Recorded data section start

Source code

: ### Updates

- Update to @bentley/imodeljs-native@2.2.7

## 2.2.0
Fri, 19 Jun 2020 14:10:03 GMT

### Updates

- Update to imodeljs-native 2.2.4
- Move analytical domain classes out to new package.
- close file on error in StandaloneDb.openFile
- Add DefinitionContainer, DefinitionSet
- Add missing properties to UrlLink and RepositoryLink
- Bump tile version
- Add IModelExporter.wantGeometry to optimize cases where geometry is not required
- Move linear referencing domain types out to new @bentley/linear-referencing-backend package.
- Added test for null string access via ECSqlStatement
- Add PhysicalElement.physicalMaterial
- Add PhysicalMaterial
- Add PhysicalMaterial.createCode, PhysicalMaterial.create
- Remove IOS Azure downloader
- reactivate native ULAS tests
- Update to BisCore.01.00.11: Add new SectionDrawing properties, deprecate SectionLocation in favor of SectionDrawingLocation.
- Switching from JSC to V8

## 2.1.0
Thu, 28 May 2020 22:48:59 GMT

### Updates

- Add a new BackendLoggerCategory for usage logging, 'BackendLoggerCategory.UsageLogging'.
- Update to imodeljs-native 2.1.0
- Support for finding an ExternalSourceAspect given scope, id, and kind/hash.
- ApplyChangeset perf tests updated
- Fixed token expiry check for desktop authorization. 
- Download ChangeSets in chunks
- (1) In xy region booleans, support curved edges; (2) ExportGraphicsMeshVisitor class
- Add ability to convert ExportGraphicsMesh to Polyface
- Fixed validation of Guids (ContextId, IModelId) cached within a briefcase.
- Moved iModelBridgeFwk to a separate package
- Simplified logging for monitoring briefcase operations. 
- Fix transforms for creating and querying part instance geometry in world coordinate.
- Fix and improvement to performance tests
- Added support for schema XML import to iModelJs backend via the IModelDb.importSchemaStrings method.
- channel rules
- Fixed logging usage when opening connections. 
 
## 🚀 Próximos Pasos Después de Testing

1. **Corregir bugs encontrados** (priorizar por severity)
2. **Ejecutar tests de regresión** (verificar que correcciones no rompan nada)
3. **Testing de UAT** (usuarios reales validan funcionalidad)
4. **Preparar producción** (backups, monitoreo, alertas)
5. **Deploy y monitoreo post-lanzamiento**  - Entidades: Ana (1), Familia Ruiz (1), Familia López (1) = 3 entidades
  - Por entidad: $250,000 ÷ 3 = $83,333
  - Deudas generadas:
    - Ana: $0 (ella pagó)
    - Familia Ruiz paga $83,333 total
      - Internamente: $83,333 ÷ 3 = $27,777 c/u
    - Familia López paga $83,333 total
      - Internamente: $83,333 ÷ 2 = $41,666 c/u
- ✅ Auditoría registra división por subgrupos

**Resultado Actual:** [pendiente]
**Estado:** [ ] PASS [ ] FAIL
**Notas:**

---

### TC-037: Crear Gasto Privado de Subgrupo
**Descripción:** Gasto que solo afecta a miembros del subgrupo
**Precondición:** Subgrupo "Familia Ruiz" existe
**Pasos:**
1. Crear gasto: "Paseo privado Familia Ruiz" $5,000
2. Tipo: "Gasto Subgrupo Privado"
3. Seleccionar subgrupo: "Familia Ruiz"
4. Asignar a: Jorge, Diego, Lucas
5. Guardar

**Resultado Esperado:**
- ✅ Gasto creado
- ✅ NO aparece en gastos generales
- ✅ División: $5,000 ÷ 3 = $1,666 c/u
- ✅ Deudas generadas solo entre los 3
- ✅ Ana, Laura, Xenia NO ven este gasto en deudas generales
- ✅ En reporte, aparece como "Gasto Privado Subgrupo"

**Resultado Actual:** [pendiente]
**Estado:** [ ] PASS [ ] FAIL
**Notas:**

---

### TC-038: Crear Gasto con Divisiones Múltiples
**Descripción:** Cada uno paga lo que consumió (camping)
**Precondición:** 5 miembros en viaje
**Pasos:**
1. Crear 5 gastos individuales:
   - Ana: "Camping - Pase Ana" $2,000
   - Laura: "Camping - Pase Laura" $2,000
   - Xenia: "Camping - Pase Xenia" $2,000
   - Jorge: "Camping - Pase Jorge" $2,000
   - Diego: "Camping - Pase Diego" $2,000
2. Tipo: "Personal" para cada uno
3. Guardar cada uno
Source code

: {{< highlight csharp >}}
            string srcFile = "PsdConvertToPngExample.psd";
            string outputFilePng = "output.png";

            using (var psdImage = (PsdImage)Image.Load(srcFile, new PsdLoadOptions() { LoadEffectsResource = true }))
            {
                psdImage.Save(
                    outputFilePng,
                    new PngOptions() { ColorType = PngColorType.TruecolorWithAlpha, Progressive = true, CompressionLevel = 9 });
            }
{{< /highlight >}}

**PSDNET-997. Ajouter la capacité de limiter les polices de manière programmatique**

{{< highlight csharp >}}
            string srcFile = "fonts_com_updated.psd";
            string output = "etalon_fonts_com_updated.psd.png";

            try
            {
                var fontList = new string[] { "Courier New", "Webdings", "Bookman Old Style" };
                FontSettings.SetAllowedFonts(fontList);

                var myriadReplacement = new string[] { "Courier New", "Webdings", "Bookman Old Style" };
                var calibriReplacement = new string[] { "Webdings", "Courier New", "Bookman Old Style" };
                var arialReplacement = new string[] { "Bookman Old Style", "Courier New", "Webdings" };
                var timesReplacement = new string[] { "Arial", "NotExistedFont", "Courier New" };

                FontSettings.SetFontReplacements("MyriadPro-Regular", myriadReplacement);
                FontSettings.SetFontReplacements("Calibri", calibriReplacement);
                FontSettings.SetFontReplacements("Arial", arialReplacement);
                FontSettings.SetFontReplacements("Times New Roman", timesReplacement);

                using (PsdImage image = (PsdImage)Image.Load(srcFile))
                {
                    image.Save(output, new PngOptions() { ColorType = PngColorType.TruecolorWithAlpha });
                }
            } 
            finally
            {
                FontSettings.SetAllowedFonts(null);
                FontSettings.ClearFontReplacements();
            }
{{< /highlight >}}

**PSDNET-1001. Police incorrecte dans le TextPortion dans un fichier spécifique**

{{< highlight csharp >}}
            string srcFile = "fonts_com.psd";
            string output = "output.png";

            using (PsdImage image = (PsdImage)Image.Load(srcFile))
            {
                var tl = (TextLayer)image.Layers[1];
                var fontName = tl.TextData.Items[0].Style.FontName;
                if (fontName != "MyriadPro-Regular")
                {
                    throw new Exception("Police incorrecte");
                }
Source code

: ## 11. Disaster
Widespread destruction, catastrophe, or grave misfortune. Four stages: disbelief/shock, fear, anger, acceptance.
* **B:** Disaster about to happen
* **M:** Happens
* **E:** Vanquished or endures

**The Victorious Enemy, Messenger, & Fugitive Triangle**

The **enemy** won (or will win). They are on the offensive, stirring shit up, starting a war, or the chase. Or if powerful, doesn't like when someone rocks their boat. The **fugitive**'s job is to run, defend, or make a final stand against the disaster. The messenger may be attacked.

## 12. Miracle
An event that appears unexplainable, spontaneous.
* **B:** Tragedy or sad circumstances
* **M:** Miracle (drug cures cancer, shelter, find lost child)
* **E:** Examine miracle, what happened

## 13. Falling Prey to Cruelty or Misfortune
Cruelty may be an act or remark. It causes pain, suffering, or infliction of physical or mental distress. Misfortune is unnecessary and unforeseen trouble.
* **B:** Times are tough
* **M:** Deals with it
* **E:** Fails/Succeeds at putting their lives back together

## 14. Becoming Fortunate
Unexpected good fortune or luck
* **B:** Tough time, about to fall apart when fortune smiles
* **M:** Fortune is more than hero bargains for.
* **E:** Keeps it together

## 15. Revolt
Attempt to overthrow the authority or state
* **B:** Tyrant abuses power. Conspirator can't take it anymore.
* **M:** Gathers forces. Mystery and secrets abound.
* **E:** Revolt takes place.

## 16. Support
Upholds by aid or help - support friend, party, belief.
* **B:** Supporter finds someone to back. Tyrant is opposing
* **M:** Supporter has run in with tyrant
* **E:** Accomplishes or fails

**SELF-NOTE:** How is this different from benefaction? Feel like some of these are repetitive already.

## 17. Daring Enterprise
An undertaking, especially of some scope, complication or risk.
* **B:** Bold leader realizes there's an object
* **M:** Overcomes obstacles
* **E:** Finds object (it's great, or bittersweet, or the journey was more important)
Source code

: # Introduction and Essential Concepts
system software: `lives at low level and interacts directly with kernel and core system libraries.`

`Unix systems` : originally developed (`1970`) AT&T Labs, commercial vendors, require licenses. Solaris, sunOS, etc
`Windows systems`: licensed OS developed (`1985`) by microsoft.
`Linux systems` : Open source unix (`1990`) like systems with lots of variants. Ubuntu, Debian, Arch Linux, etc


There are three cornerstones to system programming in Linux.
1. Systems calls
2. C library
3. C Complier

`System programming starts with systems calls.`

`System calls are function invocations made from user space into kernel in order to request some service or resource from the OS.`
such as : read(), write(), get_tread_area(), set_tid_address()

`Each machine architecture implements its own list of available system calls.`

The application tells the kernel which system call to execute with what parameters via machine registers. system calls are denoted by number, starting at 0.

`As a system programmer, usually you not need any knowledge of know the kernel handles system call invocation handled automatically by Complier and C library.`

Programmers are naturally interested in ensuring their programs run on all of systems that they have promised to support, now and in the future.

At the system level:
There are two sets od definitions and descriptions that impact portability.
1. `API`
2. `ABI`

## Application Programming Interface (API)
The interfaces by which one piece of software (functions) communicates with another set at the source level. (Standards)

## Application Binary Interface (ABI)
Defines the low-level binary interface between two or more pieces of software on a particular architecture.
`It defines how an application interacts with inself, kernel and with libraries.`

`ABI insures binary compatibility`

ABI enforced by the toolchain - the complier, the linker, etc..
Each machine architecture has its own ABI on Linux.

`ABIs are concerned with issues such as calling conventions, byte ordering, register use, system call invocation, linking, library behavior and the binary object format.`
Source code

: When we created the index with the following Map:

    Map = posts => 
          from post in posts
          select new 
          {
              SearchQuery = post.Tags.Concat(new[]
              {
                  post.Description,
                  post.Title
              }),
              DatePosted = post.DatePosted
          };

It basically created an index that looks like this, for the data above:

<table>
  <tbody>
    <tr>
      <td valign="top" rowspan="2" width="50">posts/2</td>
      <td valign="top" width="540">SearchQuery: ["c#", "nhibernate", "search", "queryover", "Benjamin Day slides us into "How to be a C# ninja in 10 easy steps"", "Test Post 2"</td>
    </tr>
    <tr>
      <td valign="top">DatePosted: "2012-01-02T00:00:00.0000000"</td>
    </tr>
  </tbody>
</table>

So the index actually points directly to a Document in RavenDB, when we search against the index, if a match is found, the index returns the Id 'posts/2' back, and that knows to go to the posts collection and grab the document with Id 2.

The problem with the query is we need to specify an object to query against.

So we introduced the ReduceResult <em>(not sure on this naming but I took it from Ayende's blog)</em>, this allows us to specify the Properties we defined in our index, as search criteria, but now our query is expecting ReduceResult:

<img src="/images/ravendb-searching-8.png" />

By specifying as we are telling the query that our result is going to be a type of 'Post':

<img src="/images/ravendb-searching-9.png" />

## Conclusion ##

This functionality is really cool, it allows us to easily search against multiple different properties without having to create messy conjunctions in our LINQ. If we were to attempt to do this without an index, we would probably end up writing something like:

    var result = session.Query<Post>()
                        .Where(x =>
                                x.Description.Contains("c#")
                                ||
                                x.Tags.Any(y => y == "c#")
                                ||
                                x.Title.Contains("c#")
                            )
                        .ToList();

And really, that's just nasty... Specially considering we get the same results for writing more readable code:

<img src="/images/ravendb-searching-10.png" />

Recorded data section end

In the material above, find the line containing "find lost child)" and the line containing "## 17. Daring Enterprise", then write out exactly those two lines and every line between them, and nothing more.

#### [Solution]
* **M:** Miracle (drug cures cancer, shelter, find lost child)
* **E:** Examine miracle, what happened

## 13. Falling Prey to Cruelty or Misfortune
Cruelty may be an act or remark. It causes pain, suffering, or infliction of physical or mental distress. Misfortune is unnecessary and unforeseen trouble.
* **B:** Times are tough
* **M:** Deals with it
* **E:** Fails/Succeeds at putting their lives back together

## 14. Becoming Fortunate
Unexpected good fortune or luck
* **B:** Tough time, about to fall apart when fortune smiles
* **M:** Fortune is more than hero bargains for.
* **E:** Keeps it together

## 15. Revolt
Attempt to overthrow the authority or state
* **B:** Tyrant abuses power. Conspirator can't take it anymore.
* **M:** Gathers forces. Mystery and secrets abound.
* **E:** Revolt takes place.

## 16. Support
Upholds by aid or help - support friend, party, belief.
* **B:** Supporter finds someone to back. Tyrant is opposing
* **M:** Supporter has run in with tyrant
* **E:** Accomplishes or fails

**SELF-NOTE:** How is this different from benefaction? Feel like some of these are repetitive already.

## 17. Daring Enterprise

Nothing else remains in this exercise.